Bootstrap Token Allowed: Yes
Bootstrap Token Escrowed: No
FileVault 2 Enabled Users: itrunwell (local hidden admin account)
09-21-2022 11:52 AM - edited 09-21-2022 11:53 AM
Yes, this is related to the keychain. Or at the very least it could be. My recommendation is to verify with users and have support see if your end-users have 2 passwords. Removing all third-party authentication like NoMAD and Centrify is also key if that is being used. Are the current profiles all local and admins or are they mobile and admin/standard?
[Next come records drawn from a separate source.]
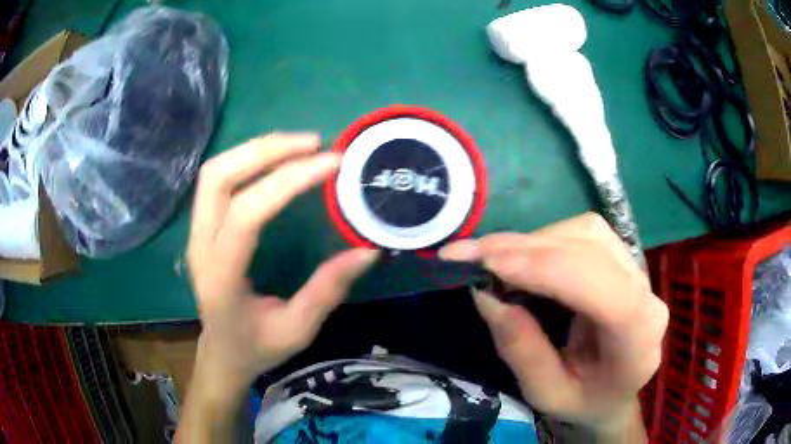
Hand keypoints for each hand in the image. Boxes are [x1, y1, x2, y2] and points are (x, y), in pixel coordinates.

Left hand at [180, 133, 377, 441]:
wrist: (221, 353)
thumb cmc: (257, 348)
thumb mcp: (297, 330)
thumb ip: (328, 290)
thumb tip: (368, 251)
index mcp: (221, 278)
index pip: (247, 214)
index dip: (288, 181)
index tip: (332, 164)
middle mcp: (200, 247)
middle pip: (218, 177)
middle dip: (266, 150)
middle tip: (314, 144)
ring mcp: (195, 234)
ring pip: (214, 172)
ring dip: (256, 149)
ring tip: (300, 145)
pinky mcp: (201, 227)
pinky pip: (218, 180)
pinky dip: (248, 159)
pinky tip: (277, 159)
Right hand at [439, 213, 667, 440]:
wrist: (615, 392)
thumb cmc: (586, 401)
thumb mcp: (548, 394)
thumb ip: (522, 351)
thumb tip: (486, 295)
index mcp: (638, 333)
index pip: (598, 285)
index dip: (543, 267)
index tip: (485, 265)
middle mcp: (644, 291)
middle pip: (588, 247)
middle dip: (525, 249)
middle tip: (468, 256)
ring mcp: (636, 269)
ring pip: (584, 232)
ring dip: (532, 241)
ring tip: (489, 259)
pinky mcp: (621, 259)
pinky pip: (582, 233)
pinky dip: (544, 240)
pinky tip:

Posted on 09-21-2022 12:21 PM
On this user in particular her account was mobile and an admin. I have a case open with jamf regarding this issue as well. We use Okta as our IDP and authentication.
Posted on 09-21-2022 12:12 PM
Does the user have an admin account in Jamf Pro by chance? If so, after they receive the error try clicking cancel then once you're back on the screen to connect the account, you can click Connect and log them in.
Posted on 09-21-2022 12:23 PM
No admin account in Jamf Pro for this user. This is a standard user who is added to our Okta - Jamf Connect + Okta - Jamf Connect (Admin) AD groups in order to initially enroll and connect to Jamf Connect. They tried clicking cancel and logging back in to connect the local account but still said invalid password. Workaround was to create a disable jamf connect policy and scope to machine to bypass 2nd (Okta) Jamf Connect login screen.